■ Task goal
Take each line of the data that contains the string "Baptist" and copy it.

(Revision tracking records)
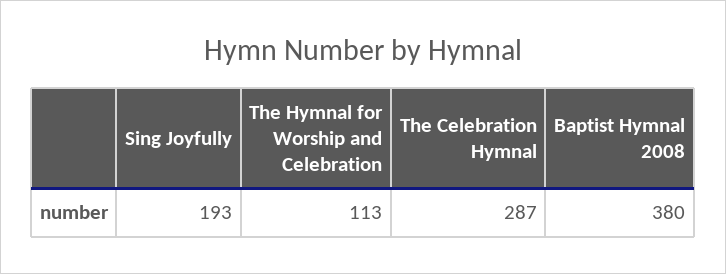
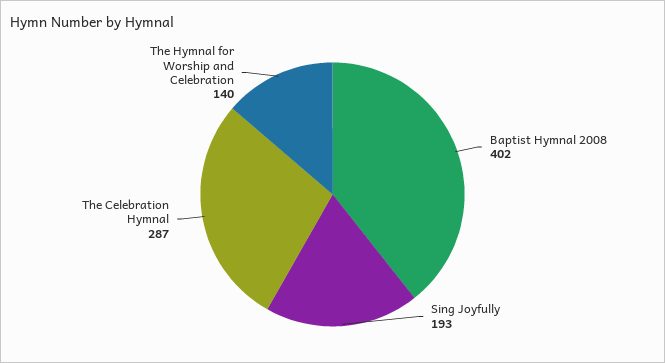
  {
    "Sing Joyfully": 193,
-   "The Hymnal for Worship and Celebration": 113,
+   "The Hymnal for Worship and Celebration": 140,
    "The Celebration Hymnal": 287,
-   "Baptist Hymnal 2008": 380
+   "Baptist Hymnal 2008": 402
  }

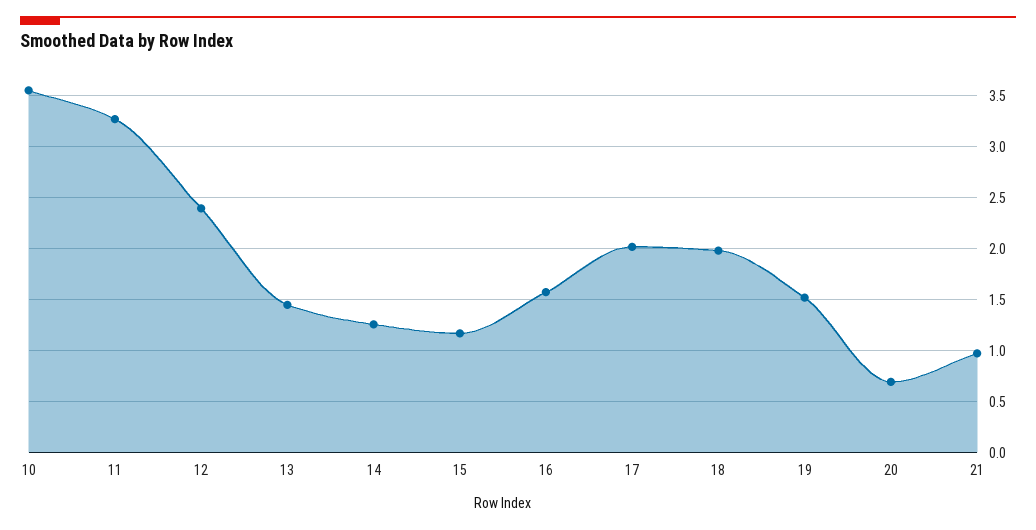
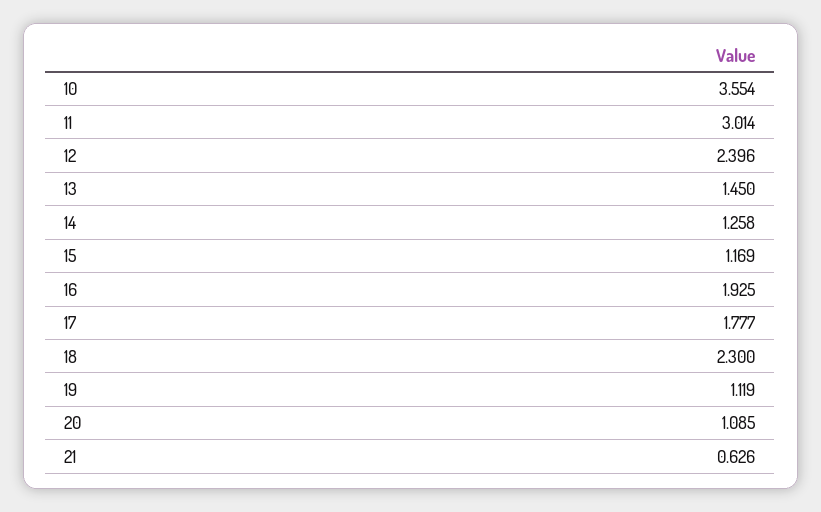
  {
    "10": 3.554,
-   "11": 3.3,
+   "11": 3.014,
    "12": 2.396,
    "13": 1.45,
    "14": 1.258,
    "15": 1.169,
-   "16": 1.6,
+   "16": 1.925,
-   "17": 2,
+   "17": 1.777,
-   "18": 2,
+   "18": 2.3,
-   "19": 1.5,
+   "19": 1.119,
-   "20": 0.7,
+   "20": 1.085,
-   "21": 1
+   "21": 0.626
  }

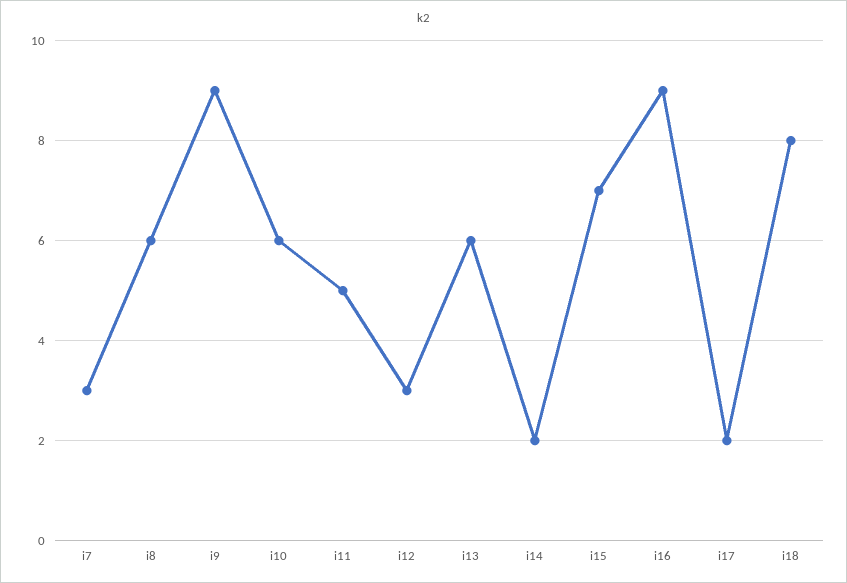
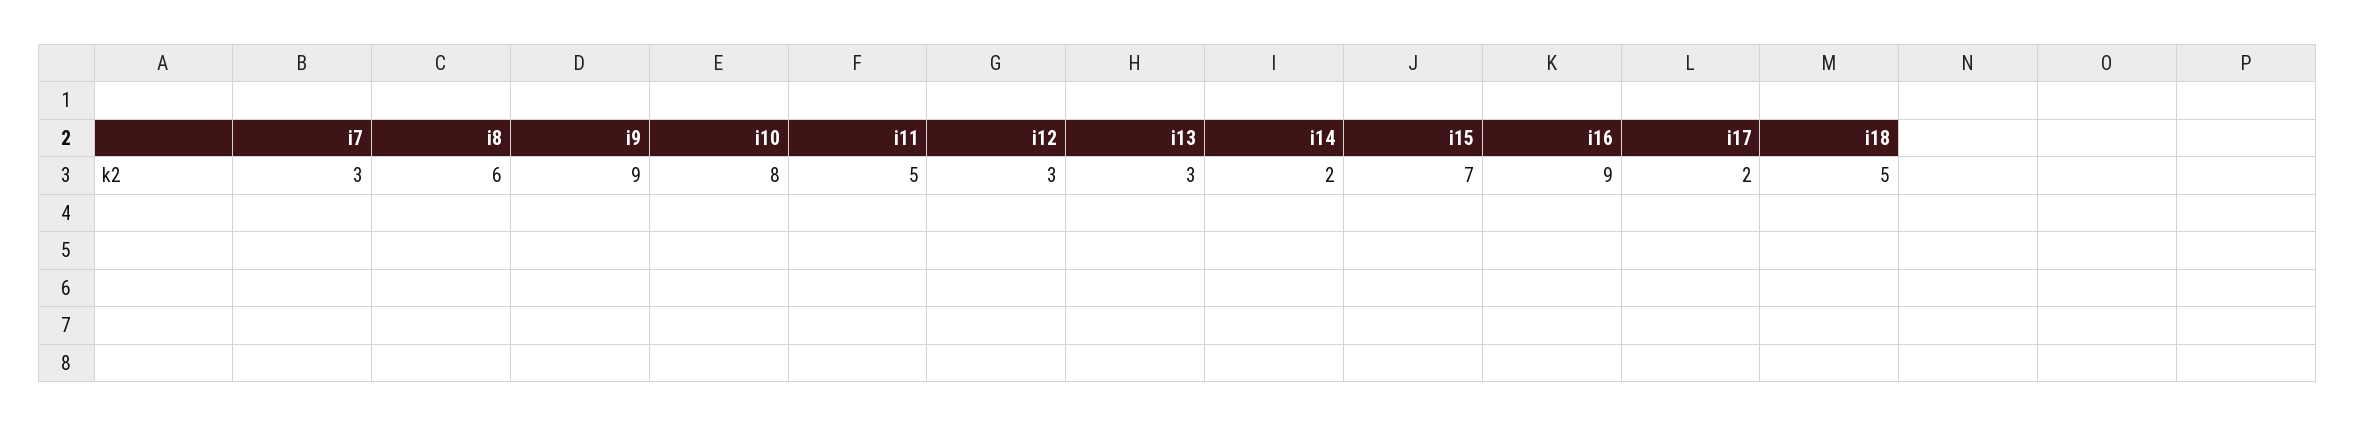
  {
    "i7": 3,
    "i8": 6,
    "i9": 9,
-   "i10": 6,
+   "i10": 8,
    "i11": 5,
    "i12": 3,
-   "i13": 6,
+   "i13": 3,
    "i14": 2,
    "i15": 7,
    "i16": 9,
    "i17": 2,
-   "i18": 8
+   "i18": 5
  }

■ Exercise result
-   "Baptist Hymnal 2008": 380
+   "Baptist Hymnal 2008": 402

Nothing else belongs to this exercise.